Alan adds, “Lily has support, from her friend and her sister, didn’t you tell me that?”
I nodded, “She does.”
Michelle surprises me by reaching over and putting her hand over mine before she says anything.
“Josh, some of this is on you but you need to think hard before you do anything rash.”
“Meaning?”
“Be clear with yourself if you really are going to commit to her before you go any further than trying to apologize.”
I started to respond but she held up a hand.
“It’s one thing to feel you love someone. It is another to take loving actions. It doesn’t always feel good or even feel like love. She’s been hurt enough—just be sure you’re really all in. No one can see into the future, but…just be careful with her, okay?”
I nod. I feel propelled to do something, but I don’t know where to start. I know I need to get out of here.
I stand up—remembering I’m still on call for the night. I can’t just sit here anymore. I say my goodbyes and thank them all for the dinner and for not letting me be alone.
I walk Ginger around the block, and then we take off for home. I think of all the sappy things I want to tell Lily. God why couldn’t I have been this sure a few weeks ago?

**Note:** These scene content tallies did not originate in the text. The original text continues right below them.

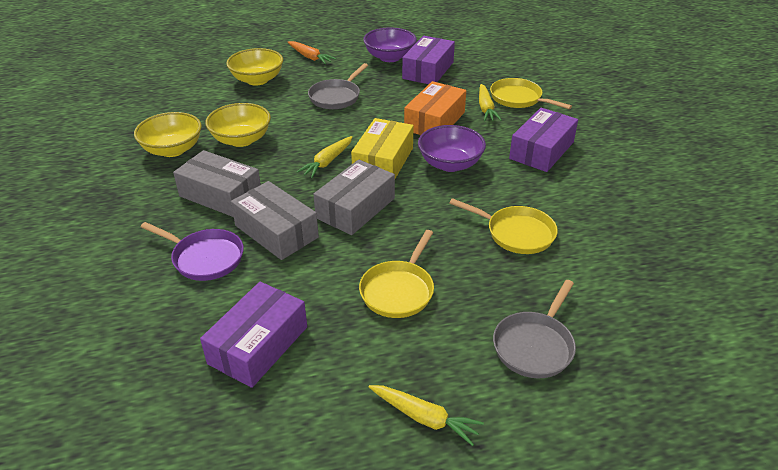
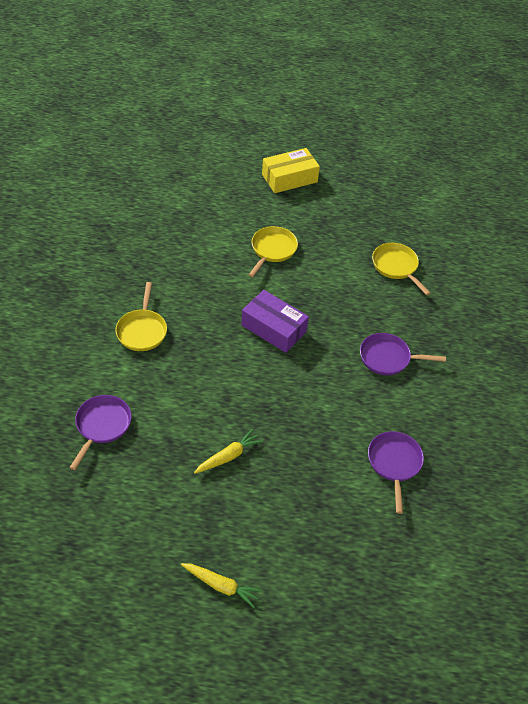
grey box: 3 -> 0
grey pan: 2 -> 0
orange box: 1 -> 0
orange carrot: 1 -> 0
purple bowl: 2 -> 0
purple box: 3 -> 1
purple pan: 1 -> 3
yellow bowl: 3 -> 0
yellow carrot: 3 -> 2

As I’m driving, I replay the night in the bar, revising it with what I should’ve said instead. I need to stop as I’m barely registering the road in front of me. Trying to distract myself with episodes of recent podcasts I’d missed, I can barely hear them over the noise in my head.
Eventually, somehow, I’ve arrived back home without much conscious awareness of driving here. After letting myself in, I sort through the stack of mail and junk by the front door to find my previous unsent letter. I read through it—and see it’s not nearly good enough. I pace the house as Ginger goes out to do her business. I’m well aware it is nearly morning, and I should sleep, but I can’t stand it any longer. The need to do something with all these feelings is overpowering any sense of self-preservation I have.
Finally, I think I know what to say. I sit down and write to Lily, this time with the intention to send it.
Dear Lily Anna,
I wrote you another letter, one that maybe I’ll show you one day, but it was essentially me working it all out. In that letter, I tell you and myself, how sorry I am; how much I didn’t mean those shitty things I said at the bar. I started to tell you how much you mean to me. I wrote about our friendship.
Our history.
Since that day, at the bar, I’ve been thinking about the last few months—the new shared history we have together: the hikes, the wedding vendors, karaoke, the diner, the clinic, my home, the Purim festival.
The truth is, I love you.
I’m sorry I’m an asshole and couldn’t see it when you needed to hear it. Not just at the bar but every time I saw you—reallysaw you—I should’ve realized.
When you are awkward, I love you. When you are happy—I love you. When you’re afraid, and I wish I could fold my arms around you and heal every hurt, every anxiety. But I am so damn proud you’d rather be your own hero—and I love you.
For every minute of every day, I love you—when you’re stubborn (yes, even then), when you can’t find your purse that’s on your shoulder, when you look lost, when you kiss me, when I kiss you, when you are determined, and when you are afraid. Every moment in between… I love you.
About what happened at the bar… I was angry at the world, and you were the person trying to soothe me with kindness, the way that you do, when I felt nothing but self-hatred. I’m so sorry.
The fact that I threw the things in your face that you have worked so hard to live with and grow in spite of—it’s unforgivable. I’m not sure that I even deserve your forgiveness. The way I shouted at you and belittled you in the bar… I may never forgive myself. Just know, please, that I’m ready to do anything it takes to prove my sincerity and my loyalty to you. To show you how much you mean to me.
I am yours.
With love,
Joshua
I look over the letter.
I hope it’s enough to let her know how much she means to me. I know I’ll suffer if she can’t give me another chance; of course I will. But more than anything, I realize the love I have for her is moving me to let her know, in this and in all things, that I’m the one who made mistakes. The idea that she should feel bad because of me is unacceptable.
“Well Ginger.” I look over at my dog, who’s peering at me with her golden eyes. “Here goes… everything.”